A person can survive without a gallbladder. The liver produces enough bile to digest a normal diet. A small proportion of people who have had their gallbladder removed will experience softer and more frequent stools because their bile is more frequent in the small bowel.

Some factors that increase the risk of developing gallstones, such as age, sex and ethnic origin, cannot be changed.
* However, following a vegetarian diet may reduce the risk of gallstones. Vegetarians have a significantly lower risk of developing gallstones, compared to meat eaters.
* Many experts say that a diet low in fat and high in fruit and vegetables, including enough dietary fiber, could help protect people from developing gallstones.

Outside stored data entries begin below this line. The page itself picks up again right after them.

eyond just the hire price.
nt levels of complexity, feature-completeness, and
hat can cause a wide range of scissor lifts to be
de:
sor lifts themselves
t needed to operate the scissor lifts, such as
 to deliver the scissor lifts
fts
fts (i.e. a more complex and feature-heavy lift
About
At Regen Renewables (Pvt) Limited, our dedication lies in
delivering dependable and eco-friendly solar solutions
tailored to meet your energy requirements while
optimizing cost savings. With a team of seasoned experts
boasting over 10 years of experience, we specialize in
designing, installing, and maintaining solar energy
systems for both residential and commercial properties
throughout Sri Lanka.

* Body weight management can also help prevent gallstones from forming. However, fast dieting and crash diets increase the risk of gallstones.
* Moderation of weight and diet is important.

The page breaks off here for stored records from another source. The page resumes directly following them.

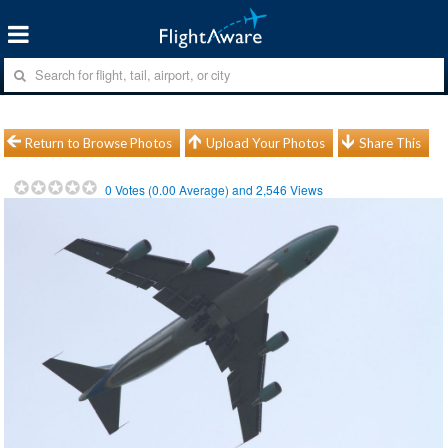
Return to Browse Photos
Upload Your Photos
Share This
0
Votes (
0.00
Average) and
2,546
Views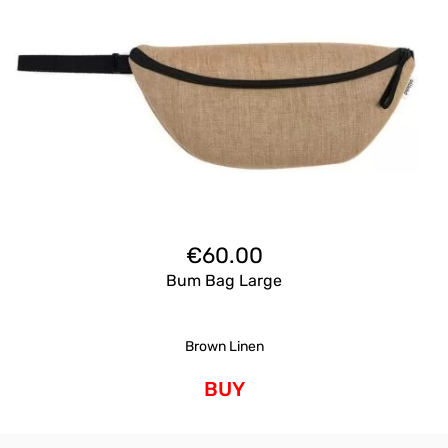
€
60.00
Bum Bag Large
Brown Linen
BUY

It used to be the case that people with gallstones who were not yet ready for surgery would have a very low fat diet to prevent stone growth. This has recently been shown to be less useful than previously thought, because rapid weight loss can cause gallstones. A balanced diet with regular meals is recommended. This will not cure gallstones, but can have a positive effect on any symptoms and pain experienced.
Avoiding foods high in saturated fats can help reduce the risk of gallstones developing, such as butter, hard cheese, cakes and biscuits. Cholesterol is thought to have a role in the formation of gallstones. Dietary measures can be taken to help prevent the condition, such as eating more nuts and taking a small amount of alcohol.